Contents

Lazy People Do It Better

/images/lazy-people-do-it-better/Screenshot-2022-02-21-at-16.32.46.png

There’s a reactive way to manage infrastructure and there’s a proactive way. The reactive way is: traffic increases, you notice the service is suffering, you add resources. The proactive way is: you understand your system well enough that it handles demand changes automatically, without you needing to be in the loop.

I prefer the lazy way.

/images/lazy-people-do-it-better/lazy.gif

But lazy here means thoughtful. Before you can set up meaningful autoscaling, you have to understand your KPIs. Not just “is the service up?” but what “up” actually means to your users. Is 3ms acceptable? 30ms? 300ms? 3000ms? The service can be running and completely failing the user at the same time. The impact is just invisible if you’re not measuring it.

Environment

The test application is a Python API that computes Fibonacci sequences. It’s deliberately CPU-intensive so we can drive it to its limits predictably.

Deployment configuration:

  • 3 initial replicas
  • Resource limits: 300m CPU, 250Mi memory
  • Resource requests: 30m CPU, 125Mi memory
  • Liveness and readiness probes configured

Load test: Gatling simulation that ramps traffic progressively from 1 to 100 requests per second, hitting /api/fib/18500 — a computationally heavy endpoint.

What Happens Without HPA

Fixed at 3 replicas, the system handles light load fine. But as traffic approaches 100 RPS, things fall apart fast:

  • Response times cluster at extremely high values
  • Active users exceed requests because requests are queuing
  • CPU spikes dangerously
  • Pods crash
  • KPI targets completely missed

This is the predictable failure mode of a fixed-capacity system facing variable demand.

What Happens With HPA

With autoscaling enabled, the same load test produces a very different story:

  • 99% of requests stay below the 300ms target
  • Active users align with request rates — no queuing
  • CPU stays controlled
  • No pod crashes
  • System scales automatically from 3 to 10 pods

The system absorbs the demand increase without any human intervention.

KEDA Configuration

Rather than using the native HPA with a Prometheus adapter, I recommend KEDA — Kubernetes Event Driven Autoscaling. It’s cleaner, more flexible, and integrates directly with Prometheus queries.
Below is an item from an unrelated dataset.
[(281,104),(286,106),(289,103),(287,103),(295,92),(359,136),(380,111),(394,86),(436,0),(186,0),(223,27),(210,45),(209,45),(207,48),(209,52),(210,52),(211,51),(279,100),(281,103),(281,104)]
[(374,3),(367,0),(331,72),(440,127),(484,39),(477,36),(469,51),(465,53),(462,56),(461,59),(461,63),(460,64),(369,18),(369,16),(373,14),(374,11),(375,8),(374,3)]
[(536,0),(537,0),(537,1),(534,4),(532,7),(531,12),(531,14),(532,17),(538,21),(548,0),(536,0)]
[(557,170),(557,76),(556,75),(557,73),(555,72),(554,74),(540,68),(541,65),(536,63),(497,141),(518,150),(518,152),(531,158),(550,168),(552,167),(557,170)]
Here’s the ScaledObject I’m using:

apiVersion: keda.sh/v1alpha1
kind: ScaledObject
metadata:
  name: rps-scaledobject
  namespace: pytbak
spec:
  minReplicaCount: 3
  maxReplicaCount: 10
  pollingInterval: 10
  scaleTargetRef:
    name: pytbak-stable
  advanced:
    horizontalPodAutoscalerConfig:
      behavior:
        scaleDown:
          stabilizationWindowSeconds: 45
  triggers:
  - type: prometheus
    metadata:
      serverAddress: http://10.152.183.99:9090
      metricName: flask_http_request_duration_seconds_count
      query: sum(rate(flask_http_request_duration_seconds_count{status="200"}[60s]))
      threshold: '10'

A few things worth calling out:

  • pollingInterval: 10 — KEDA checks the metric every 10 seconds, which gives responsive scaling without thrashing
  • stabilizationWindowSeconds: 45 — we wait 45 seconds before scaling down to avoid immediately losing pods that might be needed again
  • The Prometheus query uses rate() over 60 seconds, giving a smooth signal rather than reacting to individual spikes
  • threshold: '10' means we want roughly 10 RPS per pod — that’s the sweet spot I found through testing

Application Tolerance Numbers

Based on testing with the Fibonacci function at 18500:

  • Maximum sustainable throughput without errors: 30 RPS per pod
  • Threshold for maintaining 300ms response time: 15 RPS per pod

I’m scaling at 10 RPS per pod which is conservative — deliberately leaving headroom. The goal is to scale before users feel the pain, not after.

The Point

HPA is not difficult to implement. KEDA makes it even less difficult. What’s actually hard — and what takes the real work — is understanding your application well enough to set meaningful thresholds. You need to know:

  • What does acceptable response time look like for your users?
  • At what request rate does your application start to degrade?
  • How quickly can your application spin up and start serving traffic?

Once you have those numbers, the automation is straightforward. And once the automation is in place, you stop babysitting your infrastructure and start doing more interesting work.

The lazy person’s approach is actually the harder one to set up correctly. But you only do it once.